Bonsoir,
A la page 261, F. Kersaudy écrit :
Le capitaine Beaufre, (...), notera le 9 février (1943) :
"On continue de "penser Vichy", au mauvais sens du mot, parce qu'on n'a pas le courage d'étudier objectivement ce qui doit être gardé dans l'action de Vichy et ce qui doit être résolument jeté par-dessus bord... On se propose de revenir partiellement sur les mesures antimaçonnes, mais on le fait de façon telle qu'on accentue le caractère de brimade des premières mesures. On considère le problème israélite, on prétend le résoudre par des circulaires. L'opinion tout entière aspire à plus de liberté et jamais les contraintes n'ont été plus abondantes, jamais l'appareil policier n'a paru si lourd : la surveillance s'étend jusqu'à la vie familiale... on surpasse Vichy et on croirait que l'idéal est d'imiter le nazisme...On voudrait salir la gloire du commandant en chef qu'on ne s'y prendrait pas autrement qu'en l'entraînant dans cette atmosphère de basse manœuvre policière."

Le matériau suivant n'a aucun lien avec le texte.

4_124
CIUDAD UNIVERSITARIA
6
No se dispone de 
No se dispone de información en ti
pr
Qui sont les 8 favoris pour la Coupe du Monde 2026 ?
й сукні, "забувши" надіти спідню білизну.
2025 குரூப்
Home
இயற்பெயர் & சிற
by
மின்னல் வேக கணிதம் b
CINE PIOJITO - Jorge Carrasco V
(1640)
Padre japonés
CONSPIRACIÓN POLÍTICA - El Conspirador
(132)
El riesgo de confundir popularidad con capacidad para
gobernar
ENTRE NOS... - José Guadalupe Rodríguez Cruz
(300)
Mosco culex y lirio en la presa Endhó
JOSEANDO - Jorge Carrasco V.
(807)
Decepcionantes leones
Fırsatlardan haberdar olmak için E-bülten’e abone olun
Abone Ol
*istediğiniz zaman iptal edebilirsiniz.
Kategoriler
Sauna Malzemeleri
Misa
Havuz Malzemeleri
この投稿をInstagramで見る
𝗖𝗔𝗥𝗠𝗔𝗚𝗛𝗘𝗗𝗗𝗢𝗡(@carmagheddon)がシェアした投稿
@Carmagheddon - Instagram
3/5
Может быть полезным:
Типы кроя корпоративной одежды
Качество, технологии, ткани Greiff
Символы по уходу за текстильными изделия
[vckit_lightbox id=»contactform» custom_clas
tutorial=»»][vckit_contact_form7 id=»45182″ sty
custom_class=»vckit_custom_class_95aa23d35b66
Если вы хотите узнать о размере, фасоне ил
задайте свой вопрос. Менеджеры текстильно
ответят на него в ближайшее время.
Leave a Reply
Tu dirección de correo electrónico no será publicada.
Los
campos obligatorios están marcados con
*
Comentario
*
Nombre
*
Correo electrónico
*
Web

Et Kersaudy ajoute justement :
Encore le capitaine Beaufre donne-t-il l'impression que tout cela se fait largement à l'insu du général Giraud; or, rien n'est moins sûr, si l'on en croit le ministre résident de sa Majesté à Alger (H. Macmillan) : "A la mi-février, Murphy et moi étions allés voir Giraud pour lui parler des deux questions urgentes des prisonniers politiques et des juifs persécutés. [...] Bien qu'il ait promis de faire quelque chose au sujet des prisonniers et des camps, il a pris la mouche quand nous avons mentionné les juifs, en disant que si nos gouvernements se souciaient tant de leur sort, c'était parce que beaucoup de nos journaux appartenaient à des juifs. [...]
Curieuse cette note (ici tronquée) du capitaine Beaufre qui laisse entendre qu'il y aurait (eu) un Vichy positif et un Vichy excessif. F. Kersaudy a extrait ce passage d'une note de Beaufre reproduite par Eric Roussel dans sa biographie de de Gaulle (Gallimard, 2002).
Beaufre écrivait ensuite :
L'union avec le gaullisme (...) ne progresse pas tandis que l'opinion française se tourne de plus en plus vers lui... Nous ne pouvions avoir d'autre politique que de nous appuyer sur les Alliés(...) Pour cela, il fallait inspirer confiance, donc rompre les ponts avec Vichy et le nazisme et entrer résolument dans le camp de la démocratie... Au bout d'un mois et demi de pouvoir, trois semaines après Anfa, le régime d'Alger apparaît comme un pouvoir militaire de tendance fasciste, donc indésirable.
Eric Roussel écrit que Beaufre était le plus intelligent et le moins écouté des collaborateurs de Giraud.
Mais là aussi, la formule "il fallait inspirer confiance" peut laisser supposer qu'une fois cette confiance obtenue, on pouvait faire du "vichysme positif"... Curieuse formulation. Y avait-il un côté mandarin chez Beaufre ?
(La source citée par Roussel : SHAT, fonds Beaufre.)
Quant à la réaction de Giraud aux demandes de Macmillan et Murphy à propos de la suppression des lois antisémites, le background maurrassien du général ressurgit très vite.